_Task objective_: Without leaving anything out, print every line of the data.

_Provided records_:
Segment Open

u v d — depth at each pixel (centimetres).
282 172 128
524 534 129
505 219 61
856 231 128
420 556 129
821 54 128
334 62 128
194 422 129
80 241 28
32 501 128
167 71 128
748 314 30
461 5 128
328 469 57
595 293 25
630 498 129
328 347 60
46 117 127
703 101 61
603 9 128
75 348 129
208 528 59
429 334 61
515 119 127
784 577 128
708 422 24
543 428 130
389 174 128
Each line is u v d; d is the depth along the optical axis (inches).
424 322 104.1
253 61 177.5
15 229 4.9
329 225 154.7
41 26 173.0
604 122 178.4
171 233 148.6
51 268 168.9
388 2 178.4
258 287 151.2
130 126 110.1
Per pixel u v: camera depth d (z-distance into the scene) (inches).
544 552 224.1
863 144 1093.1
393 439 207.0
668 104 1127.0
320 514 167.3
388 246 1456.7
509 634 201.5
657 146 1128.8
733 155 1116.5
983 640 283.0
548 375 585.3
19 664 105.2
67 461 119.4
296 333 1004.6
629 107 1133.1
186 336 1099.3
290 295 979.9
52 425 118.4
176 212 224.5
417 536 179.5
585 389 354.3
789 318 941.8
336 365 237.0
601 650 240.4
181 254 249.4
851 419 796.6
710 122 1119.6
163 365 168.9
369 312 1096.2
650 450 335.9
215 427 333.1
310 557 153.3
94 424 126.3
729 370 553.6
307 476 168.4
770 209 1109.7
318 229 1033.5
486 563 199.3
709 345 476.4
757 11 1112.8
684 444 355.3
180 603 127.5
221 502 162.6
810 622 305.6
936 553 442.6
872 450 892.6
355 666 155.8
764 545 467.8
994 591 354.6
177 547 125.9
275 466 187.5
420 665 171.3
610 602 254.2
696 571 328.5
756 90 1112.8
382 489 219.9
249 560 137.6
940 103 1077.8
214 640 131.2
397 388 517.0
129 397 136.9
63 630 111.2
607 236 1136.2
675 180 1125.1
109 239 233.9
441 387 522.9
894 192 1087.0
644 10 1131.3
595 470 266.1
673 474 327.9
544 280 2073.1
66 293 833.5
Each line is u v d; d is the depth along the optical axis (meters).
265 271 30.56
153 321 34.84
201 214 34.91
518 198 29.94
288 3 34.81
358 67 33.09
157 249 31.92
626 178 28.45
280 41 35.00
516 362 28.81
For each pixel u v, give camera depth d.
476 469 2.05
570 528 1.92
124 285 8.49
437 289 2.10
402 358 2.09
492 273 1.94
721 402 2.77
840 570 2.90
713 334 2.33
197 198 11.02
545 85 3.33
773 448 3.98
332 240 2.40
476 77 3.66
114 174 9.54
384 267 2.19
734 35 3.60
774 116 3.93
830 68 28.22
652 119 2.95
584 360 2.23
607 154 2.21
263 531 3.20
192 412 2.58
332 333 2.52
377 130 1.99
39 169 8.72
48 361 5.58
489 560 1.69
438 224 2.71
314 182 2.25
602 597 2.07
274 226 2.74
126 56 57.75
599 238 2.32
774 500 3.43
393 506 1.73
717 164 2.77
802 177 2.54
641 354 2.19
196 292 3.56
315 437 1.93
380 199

Segment Closed

_Solution to this exercise_:
u v d — depth at each pixel (centimetres).
282 172 128
524 534 129
505 219 61
856 231 128
420 556 129
821 54 128
334 62 128
194 422 129
80 241 28
32 501 128
167 71 128
748 314 30
461 5 128
328 469 57
595 293 25
630 498 129
328 347 60
46 117 127
703 101 61
603 9 128
75 348 129
208 528 59
429 334 61
515 119 127
784 577 128
708 422 24
543 428 130
389 174 128
Each line is u v d; d is the depth along the optical axis (inches).
424 322 104.1
253 61 177.5
15 229 4.9
329 225 154.7
41 26 173.0
604 122 178.4
171 233 148.6
51 268 168.9
388 2 178.4
258 287 151.2
130 126 110.1
Per pixel u v: camera depth d (z-distance into the scene) (inches).
544 552 224.1
863 144 1093.1
393 439 207.0
668 104 1127.0
320 514 167.3
388 246 1456.7
509 634 201.5
657 146 1128.8
733 155 1116.5
983 640 283.0
548 375 585.3
19 664 105.2
67 461 119.4
296 333 1004.6
629 107 1133.1
186 336 1099.3
290 295 979.9
52 425 118.4
176 212 224.5
417 536 179.5
585 389 354.3
789 318 941.8
336 365 237.0
601 650 240.4
181 254 249.4
851 419 796.6
710 122 1119.6
163 365 168.9
369 312 1096.2
650 450 335.9
215 427 333.1
310 557 153.3
94 424 126.3
729 370 553.6
307 476 168.4
770 209 1109.7
318 229 1033.5
486 563 199.3
709 345 476.4
757 11 1112.8
684 444 355.3
180 603 127.5
221 502 162.6
810 622 305.6
936 553 442.6
872 450 892.6
355 666 155.8
764 545 467.8
994 591 354.6
177 547 125.9
275 466 187.5
420 665 171.3
610 602 254.2
696 571 328.5
756 90 1112.8
382 489 219.9
249 560 137.6
940 103 1077.8
214 640 131.2
397 388 517.0
129 397 136.9
63 630 111.2
607 236 1136.2
675 180 1125.1
109 239 233.9
441 387 522.9
894 192 1087.0
644 10 1131.3
595 470 266.1
673 474 327.9
544 280 2073.1
66 293 833.5
Each line is u v d; d is the depth along the optical axis (meters).
265 271 30.56
153 321 34.84
201 214 34.91
518 198 29.94
288 3 34.81
358 67 33.09
157 249 31.92
626 178 28.45
280 41 35.00
516 362 28.81
For each pixel u v, give camera depth d.
476 469 2.05
570 528 1.92
124 285 8.49
437 289 2.10
402 358 2.09
492 273 1.94
721 402 2.77
840 570 2.90
713 334 2.33
197 198 11.02
545 85 3.33
773 448 3.98
332 240 2.40
476 77 3.66
114 174 9.54
384 267 2.19
734 35 3.60
774 116 3.93
830 68 28.22
652 119 2.95
584 360 2.23
607 154 2.21
263 531 3.20
192 412 2.58
332 333 2.52
377 130 1.99
39 169 8.72
48 361 5.58
489 560 1.69
438 224 2.71
314 182 2.25
602 597 2.07
274 226 2.74
126 56 57.75
599 238 2.32
774 500 3.43
393 506 1.73
717 164 2.77
802 177 2.54
641 354 2.19
196 292 3.56
315 437 1.93
380 199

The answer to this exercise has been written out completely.